Ecuador's state oil company has lifted a force majeure it declared over two Russia-origin cargoes of diesel after it could not obtain a letter of credit (L/C) from Banco Central del Ecuador (Central Bank of Ecuador - BCE).

The cargoes' supplier, BB Energy, has now made an open credit agreement with Petroecuador, thus enabling it to take delivery of the two cargoes.

The case highlights how suppliers, traders and buyers are managing to navigate sanctions as countries snub Russian energy products in response to Moscow's invasion of Ukraine.

Background

Petroecuador has announced that it is lifting a force majeure it declared over the cargoes of diesel after reaching an alternative financing agreement with Dubai-based BB Energy, which was founded in 1937 in Lebanon.

BB Energy won the rights to sell Petroecuador two diesel cargoes in a December tender where a total of 2.24 million barrels were awarded to different companies.

The cargoes were bought, loaded and shipped before Ecuador imposed sanctions on Russia over its invasion of Ukraine but were left stranded offshore Ecuador after BCE stopped providing L/Cs for Russian fuel.

L/C warning

Mid-sized trader BB Energy, the third largest supplier of fuels to Ecuador after Trafigura Group and Freepoint Commodities, has now agreed with Petroecuador an open credit arrangement with deferred payment in order to deliver the cargoes.
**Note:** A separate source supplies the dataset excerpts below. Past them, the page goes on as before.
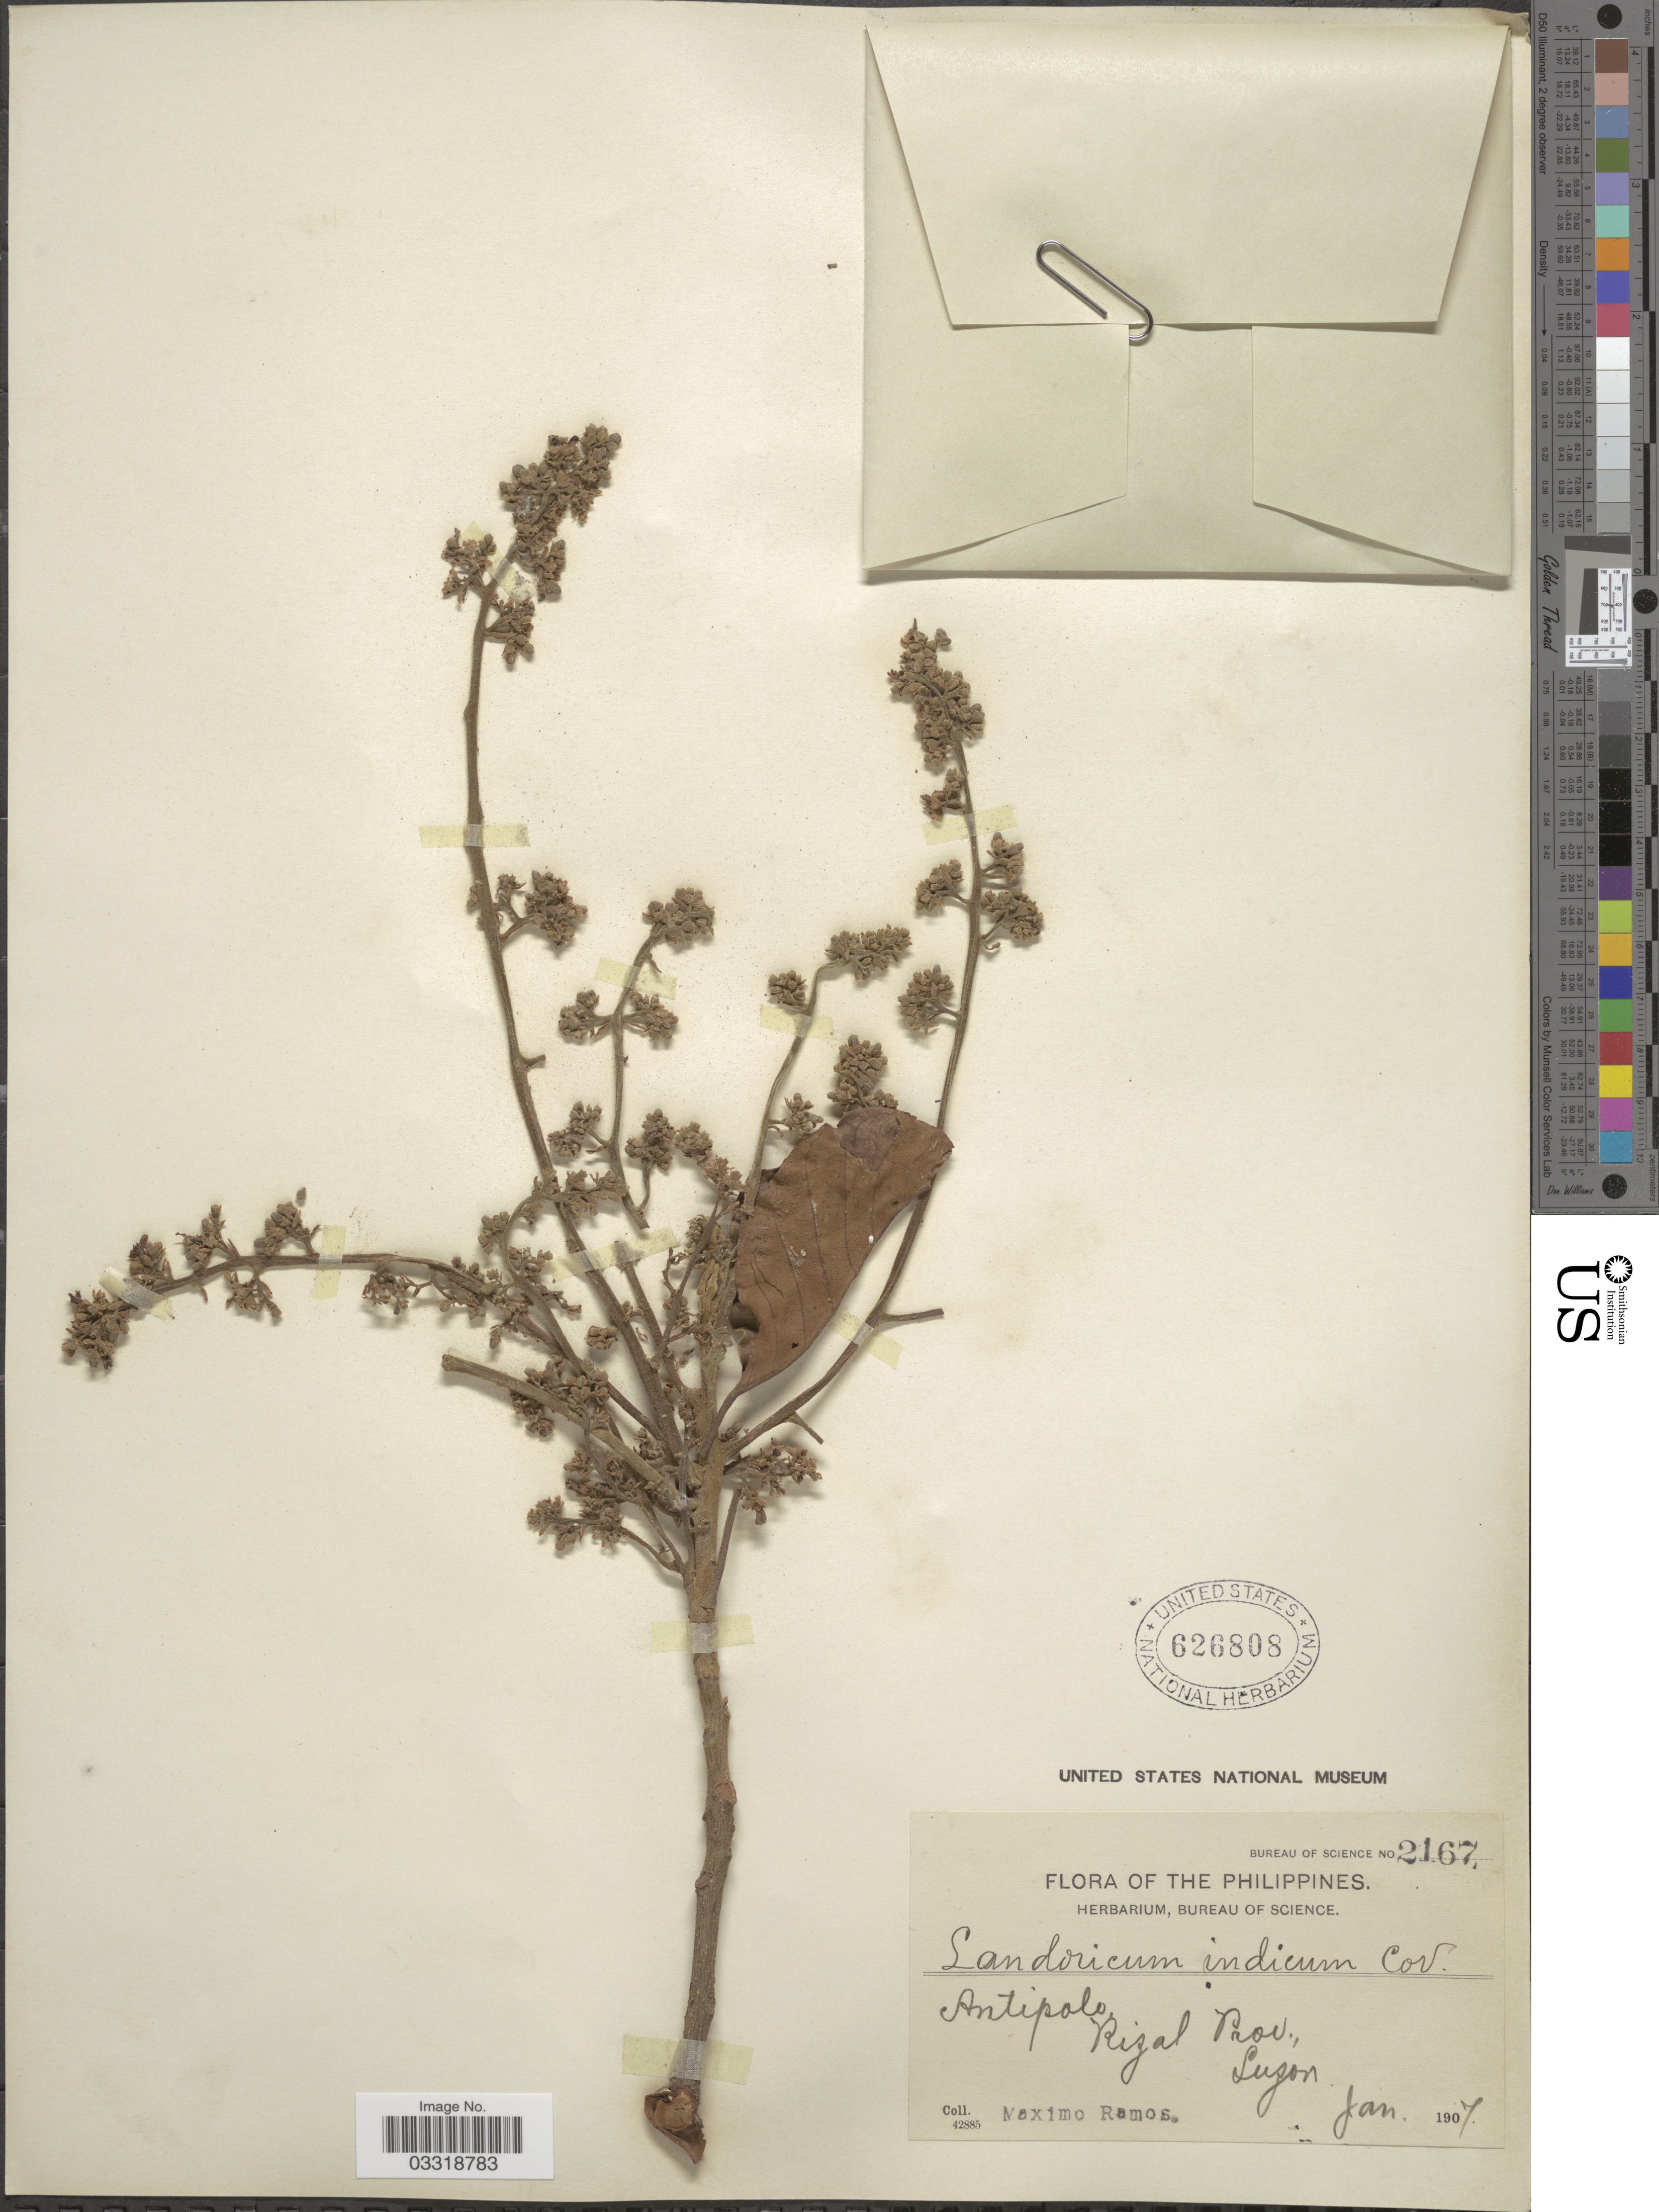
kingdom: Plantae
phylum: Tracheophyta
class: Magnoliopsida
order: Sapindales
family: Meliaceae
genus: Sandoricum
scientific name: Sandoricum koetjape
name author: (Burm. f.) Merr.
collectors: M. Ramos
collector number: Bureau of Science 2167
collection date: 1907-01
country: Philippines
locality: Antipolo, Rizal Prov., Luzon.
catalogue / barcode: US 626808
Under this deal, payment can be made by Petroecuador 90 days after the tankers' arrival.

Petroecuador meanwhile has told suppliers it is no longer able to receive products of Russian origin because it is impossible for the state-owned oil company to obtain L/Cs for such products.

This article represents the views of the author and not necessarily those of the ICC or Coastline Solutions.